Ich bin es, der sich entschuldigt hat! Und ich habe für all das, was mir dieser Mann an Beleidigungen und Falschheiten an den Kopf geworfen hat, nicht einmal rechenschaft gefordert.
Zeigt das nicht meine Bereitschaft, mit diesem Mann zusammen zu arbeiten. Selbst im Gefängnis habe ich angeboten, mich vor ihn zu stellen, falls er angegriffen wird, wenn er dies wünscht. Und dies obwohl er mich verspottet und herabgewürdigt hat.
Ich habe zu genüge bewiesen, daß mir an einer Zusammenarbeit liegt.
Aber wie, frage ich euch, die ihr dabei ward, wurde es mir gedankt? Wie?!"
Kurz holte er Atem und wendete sich dem Kardinal zu, wobei er den anklagenden Finger senkte.
"Und ihr, werter Kardinal, habt es selbst in den Vertrag geschrieben. Asmodeus selbst, geheiligt sei er und sein Ewiges Reich, verlangt von uns, daß wir nach Höherem streben. Nichts Anderes habe ich getan und war erfolgreich. Denn seht, wo ich stehe und was ich errecht habe, gerade trotz meiner in Cheliax so verabscheuungswürdigen Herkunft.
Habe nicht ich in den Augen des Einen, des Wahren Herrschers, mehr Respekt und Ansehen verdient, als jemand, der Aufgrund seiner Geburt zu seinem Posten gekommen ist? Ich, der ich in der Hierachrie der Kirche bereits meinen Wert bewiesen habe? Der mit einem besonderen Auftrag mitten ins Herz des Feindes geschickt wurde? Der einen Gunstbeweiß, des Einen, des Einzigen, des Wahren Herren bereits seit seiner Geburt besitzt und sich deshalb stets bemüht hat, über seine niedere Geburt herauszuwachsen? Aber seht selbst!"

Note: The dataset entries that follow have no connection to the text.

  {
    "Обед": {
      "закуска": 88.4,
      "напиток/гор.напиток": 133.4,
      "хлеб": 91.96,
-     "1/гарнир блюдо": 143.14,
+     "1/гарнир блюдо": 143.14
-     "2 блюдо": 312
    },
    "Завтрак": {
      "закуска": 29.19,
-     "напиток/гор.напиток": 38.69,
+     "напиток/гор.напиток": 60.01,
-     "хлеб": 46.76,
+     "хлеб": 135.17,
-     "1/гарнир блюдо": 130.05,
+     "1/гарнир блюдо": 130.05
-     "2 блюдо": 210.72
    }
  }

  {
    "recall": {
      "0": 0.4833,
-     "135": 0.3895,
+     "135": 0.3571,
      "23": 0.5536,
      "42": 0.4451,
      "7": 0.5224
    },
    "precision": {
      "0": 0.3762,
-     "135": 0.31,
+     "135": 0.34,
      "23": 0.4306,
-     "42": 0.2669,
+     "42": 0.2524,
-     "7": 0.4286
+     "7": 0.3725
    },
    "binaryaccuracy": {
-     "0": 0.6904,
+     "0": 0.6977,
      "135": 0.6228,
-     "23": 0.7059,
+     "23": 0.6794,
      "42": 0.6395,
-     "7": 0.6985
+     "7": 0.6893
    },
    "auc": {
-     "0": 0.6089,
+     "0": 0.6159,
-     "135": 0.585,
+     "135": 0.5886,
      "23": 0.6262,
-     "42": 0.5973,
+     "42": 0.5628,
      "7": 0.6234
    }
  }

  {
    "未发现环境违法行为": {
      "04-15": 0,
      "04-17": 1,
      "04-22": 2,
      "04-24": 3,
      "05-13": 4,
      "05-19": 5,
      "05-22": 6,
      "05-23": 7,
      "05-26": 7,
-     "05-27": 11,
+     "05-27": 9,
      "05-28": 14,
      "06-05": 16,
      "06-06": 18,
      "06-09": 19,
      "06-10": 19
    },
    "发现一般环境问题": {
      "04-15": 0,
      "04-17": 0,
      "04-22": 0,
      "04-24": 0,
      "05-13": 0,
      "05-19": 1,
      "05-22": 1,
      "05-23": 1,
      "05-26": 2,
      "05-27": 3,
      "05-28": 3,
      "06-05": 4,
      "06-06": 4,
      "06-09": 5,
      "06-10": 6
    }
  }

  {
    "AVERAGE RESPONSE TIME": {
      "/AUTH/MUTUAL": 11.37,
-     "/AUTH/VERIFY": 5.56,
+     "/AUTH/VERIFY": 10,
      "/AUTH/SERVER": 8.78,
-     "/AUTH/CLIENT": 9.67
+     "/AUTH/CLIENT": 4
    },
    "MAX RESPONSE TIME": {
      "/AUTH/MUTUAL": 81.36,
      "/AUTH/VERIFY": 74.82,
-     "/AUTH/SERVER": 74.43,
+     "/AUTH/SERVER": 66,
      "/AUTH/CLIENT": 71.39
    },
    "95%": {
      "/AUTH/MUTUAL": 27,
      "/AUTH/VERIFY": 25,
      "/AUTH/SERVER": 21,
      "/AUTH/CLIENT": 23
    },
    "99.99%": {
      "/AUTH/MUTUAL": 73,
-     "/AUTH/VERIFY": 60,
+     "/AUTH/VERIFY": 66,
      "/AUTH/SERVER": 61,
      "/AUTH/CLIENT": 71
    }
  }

Mit den letzten Worten entblößt er seine Brust und zeigt stolz das Geburtsmal, das direkt über seinem Herzen das heilige Symbol des Asmodeus in roten und schwarzen Schlieren zeigte.
Dann wendete er sich mit offenem Hemd wieder Luis zu.

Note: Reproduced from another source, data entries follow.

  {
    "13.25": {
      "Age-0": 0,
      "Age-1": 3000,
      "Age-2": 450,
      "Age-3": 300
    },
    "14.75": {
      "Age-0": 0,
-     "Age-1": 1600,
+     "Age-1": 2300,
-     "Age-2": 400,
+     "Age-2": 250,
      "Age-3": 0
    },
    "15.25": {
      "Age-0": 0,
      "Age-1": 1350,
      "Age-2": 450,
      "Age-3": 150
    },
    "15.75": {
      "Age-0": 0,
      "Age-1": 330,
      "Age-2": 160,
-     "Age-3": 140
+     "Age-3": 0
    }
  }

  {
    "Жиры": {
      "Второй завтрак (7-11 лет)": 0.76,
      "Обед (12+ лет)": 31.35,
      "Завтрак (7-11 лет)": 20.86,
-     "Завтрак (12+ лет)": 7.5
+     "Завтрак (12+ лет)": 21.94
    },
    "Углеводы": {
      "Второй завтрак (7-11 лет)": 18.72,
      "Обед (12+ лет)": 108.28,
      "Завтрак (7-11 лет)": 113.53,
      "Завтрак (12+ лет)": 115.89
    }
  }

"Nun denn, Sir Luis Almansor, Mitglied der Höllenritter, berichtet mir von euren ruhmreichen Taten im Namen Asmodeus und zum Wohle von Cheliax! Vielleicht bin ich dann geneigt euch den Respekt entgegenzubringen, den ihr fordert!"
Nach dieser Rede atmete Gandon einige Male tief ein und wieder aus, sichtlich bemüht, weiterhin einen noch drohenden hitzigen Ausbruch seiner Gefühle zu unterdrücken.
Abwartend, aber bereit jederzeit zu reagieren, schaute er in die Runde und wartete auf Erwiederungen und Reaktionen der anderen Anwesenden.